**Text passage**.
◆ ◆ ◆ ◆ ◆
The Spirit of the Declaration of Independence: Secession, Division, Disloyalty
On Independence Day Americans tend to celebrate “America” in some way. What that means to people, of course, varies significantly depending on the person’s ideology and level of education. Many Americans are not sure what the Declaration of Independence is, or what century it was written in. Some can’t distinguish between the Declaration and the US Constitution. Many rarely think about it at all, if ever.
Regardless of what average modern Americans may know about it, the history of the Declaration and its legacy remains a matter of fierce contention. Why? Because historians and public intellectuals understand that our view of historical events shapes our ideology.
Supporters of the regime and status quo tend to define the Declaration as something that is safe, bland, and vague. We often hear about the Declaration in terms that reflect the ideology of average modern-day American intellectuals and pundits. They tell us the Declaration is about “equality” and “freedom.” They tell us that the only thing that justified the Declaration’s revolutionary agenda was the fact that the American colonists endured “taxation without representation”—and the Declaration was therefore ultimately about “democracy.” In other words, this interpretation neatly and conveniently supports the current agenda of most American mainstream political parties and ideological movements.
◆ ◆ ◆ ◆ ◆
**Dataset content**.
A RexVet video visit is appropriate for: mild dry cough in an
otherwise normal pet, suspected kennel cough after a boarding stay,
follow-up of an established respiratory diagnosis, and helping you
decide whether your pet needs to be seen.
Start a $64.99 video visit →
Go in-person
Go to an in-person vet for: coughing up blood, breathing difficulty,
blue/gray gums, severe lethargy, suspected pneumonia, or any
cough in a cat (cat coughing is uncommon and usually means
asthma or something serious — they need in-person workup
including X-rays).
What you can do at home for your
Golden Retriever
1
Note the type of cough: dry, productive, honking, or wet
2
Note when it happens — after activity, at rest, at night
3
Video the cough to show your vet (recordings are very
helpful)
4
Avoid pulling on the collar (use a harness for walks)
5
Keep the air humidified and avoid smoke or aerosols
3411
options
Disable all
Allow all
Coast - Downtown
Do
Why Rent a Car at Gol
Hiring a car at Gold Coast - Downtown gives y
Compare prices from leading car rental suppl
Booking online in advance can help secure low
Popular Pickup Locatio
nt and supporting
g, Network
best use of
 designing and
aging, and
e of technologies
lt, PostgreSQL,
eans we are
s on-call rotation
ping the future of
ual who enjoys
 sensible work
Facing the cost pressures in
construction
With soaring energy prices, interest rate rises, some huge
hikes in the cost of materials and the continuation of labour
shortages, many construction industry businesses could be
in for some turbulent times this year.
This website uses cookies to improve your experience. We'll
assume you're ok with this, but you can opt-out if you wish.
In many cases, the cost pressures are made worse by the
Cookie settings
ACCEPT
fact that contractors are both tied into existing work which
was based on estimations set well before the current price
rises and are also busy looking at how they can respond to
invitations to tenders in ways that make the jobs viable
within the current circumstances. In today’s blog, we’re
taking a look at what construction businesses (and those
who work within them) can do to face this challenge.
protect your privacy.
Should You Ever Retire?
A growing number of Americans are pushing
◆ ◆ ◆ ◆ ◆
**Required actions**.
A. Can you summarize the essay on the Declaration of Independence in two sentences?
B. Write the next part of the essay on the Declaration of Independence, picking up from where it stops.

**Outputs for the tasks**.
A. Many Americans know little about the Declaration of Independence, yet its history and legacy remain fiercely contested because our view of historical events shapes our ideology. Supporters of the status quo portray it as safe, bland, and vague, a document about "equality," "freedom," and "democracy" justified by "taxation without representation," which conveniently supports the agenda of mainstream American parties and movements.

B.
Fortunately, though, the real purpose and ideological underpinning of the Declaration of Independence is something far more radical and oriented against all state authority. The Declaration does not, as we are told, advocate for equality, democracy, or freedom within an established political order. The Declaration does not meekly ask the ruling regime for reform. Rather, the Declaration works from the assumption that the British state exercises no legitimate authority within the colonies. The Declaration assumes that secession and the abrogation of the British state within the colonies were both guaranteed by natural right and could not be forbidden by the British state. The Declaration of Independence was not calling for negotiations. It was simply describing the new reality in which the colonies were politically independent. Certainly, the Declaration explains why the colonies were seceding from the empire, but that was only—as we might say in modern parlance—”good public relations.”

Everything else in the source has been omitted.